→ Text shown
--- START ---

Interview narration strategy — Structure your answer: (1) Clarify requirements — 2 minutes. (2) High-level diagram — 3 minutes. (3) Deep dive into 2-3 components the interviewer flags as interesting. (4) Discuss tradeoffs of your choices. (5) Address scaling and failure scenarios. Signal seniority by mentioning what you'd NOT build initially (over-engineering is a red flag).
Failure handling and resilience — WS connection drop: client reconnects with exponential backoff (1s, 2s, 4s, max 30s). Reconnect sends last_event_id to receive missed messages. Server crash: Redis pub/sub state is in-memory — on restart, clients reconnect and replay. Message loss window: minimize by persisting to DB before broadcasting. Circuit breaker on external services (FCM, S3).

Code example

// Flutter: Offline message queue with optimistic UI
// drift schema
class Messages extends Table {
  IntColumn get id => integer().autoIncrement()();
  TextColumn get localId => text()(); // client-generated UUID
  TextColumn get serverId => text().nullable()(); // assigned after ACK
  TextColumn get channelId => text()();
  TextColumn get content => text()();
  TextColumn get status => text().withDefault(const Constant('pending'))();
  // pending | sending | sent | failed
  DateTimeColumn get createdAt => dateTime()();
}

// MessageQueue service
class MessageQueue {
  final AppDatabase _db;
  final WebSocketService _ws;
  bool _flushing = false;

  MessageQueue(this._db, this._ws);

  // Called when user taps Send
  Future<Message> enqueue(String channelId, String content) async {
    final localId = const Uuid().v4();
    final msg = await _db.messagesDao.insertMessage(
      localId: localId,
      channelId: channelId,
      content: content,
      status: 'pending',
    );
    unawaited(flush()); // attempt immediate send
    return msg;
  }

  // Called on WS connect and network restore
  Future<void> flush() async {
    if (_flushing || !_ws.isConnected) return;
    _flushing = true;
    try {
      final pending = await _db.messagesDao.getPendingMessages();
      for (final msg in pending) {
        await _db.messagesDao.updateStatus(msg.localId, 'sending');
        try {
          final serverMsg = await _ws.sendMessage(
            channelId: msg.channelId,
            content: msg.content,
            idempotencyKey: msg.localId,
          );
          await _db.messagesDao.markSent(
            localId: msg.localId,
            serverId: serverMsg.id,
          );
        } catch (e) {
          await _db.messagesDao.updateStatus(msg.localId, 'failed');
        }
      }
    } finally {
      _flushing = false;
    }
  }
}

// WebSocket event dispatcher
class WebSocketService {
  late WebSocketChannel _channel;
  final StreamController<WsEvent> _events = StreamController.broadcast();

  Stream<WsEvent> get events => _events.stream;
  bool get isConnected => _channel.closeCode == null;

  void connect(String token) {
    _channel = WebSocketChannel.connect(
      Uri.parse('wss://api.tixio.com/ws?token=$token'),
    );
    _channel.stream.listen(
      (data) => _events.add(WsEvent.fromJson(jsonDecode(data as String))),
      onDone: _handleDisconnect,
      onError: (e) => _handleDisconnect(),
    );
  }

  void _handleDisconnect() {
    // Exponential backoff reconnect
    Future.delayed(const Duration(seconds: 2), () => reconnect());
  }

  Future<ServerMessage> sendMessage({
    required String channelId,
    required String content,
    required String idempotencyKey,
  }) async {
    final completer = Completer<ServerMessage>();
    _channel.sink.add(jsonEncode({
      'type': 'message.send',
      'channelId': channelId,
      'content': content,
      'idempotencyKey': idempotencyKey,
    }));
    // Listen for ACK matching idempotencyKey
    final sub = events
        .where((e) => e.type == 'message.ack' && e.idempotencyKey == idempotencyKey)

--- END ---

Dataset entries
--- START ---

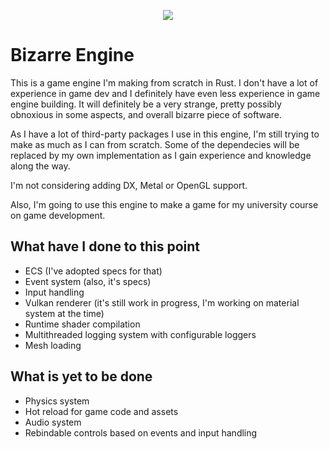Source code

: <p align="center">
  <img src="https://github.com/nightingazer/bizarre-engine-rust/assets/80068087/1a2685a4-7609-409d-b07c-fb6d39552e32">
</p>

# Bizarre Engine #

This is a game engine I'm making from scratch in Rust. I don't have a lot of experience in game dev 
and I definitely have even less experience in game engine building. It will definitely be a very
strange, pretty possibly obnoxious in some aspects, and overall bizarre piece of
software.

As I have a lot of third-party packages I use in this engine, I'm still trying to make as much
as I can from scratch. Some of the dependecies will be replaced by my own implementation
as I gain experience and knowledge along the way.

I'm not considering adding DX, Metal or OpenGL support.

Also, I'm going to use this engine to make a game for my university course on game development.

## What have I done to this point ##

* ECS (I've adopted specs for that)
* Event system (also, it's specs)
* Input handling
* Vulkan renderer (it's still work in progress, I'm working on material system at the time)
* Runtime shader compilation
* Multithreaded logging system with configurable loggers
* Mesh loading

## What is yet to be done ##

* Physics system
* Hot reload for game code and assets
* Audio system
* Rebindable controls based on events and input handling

--- END ---

→ Using the information
1. Name every column defined in the Messages table in the text on messaging system design.
2. Please retype the part of the text on messaging system design that starts at the words "Failure handling and" and stops after the words "services (FCM, S3).".

→ Outputs in order
1. id, localId, serverId, channelId, content, status, createdAt

2.
Failure handling and resilience — WS connection drop: client reconnects with exponential backoff (1s, 2s, 4s, max 30s). Reconnect sends last_event_id to receive missed messages. Server crash: Redis pub/sub state is in-memory — on restart, clients reconnect and replay. Message loss window: minimize by persisting to DB before broadcasting. Circuit breaker on external services (FCM, S3).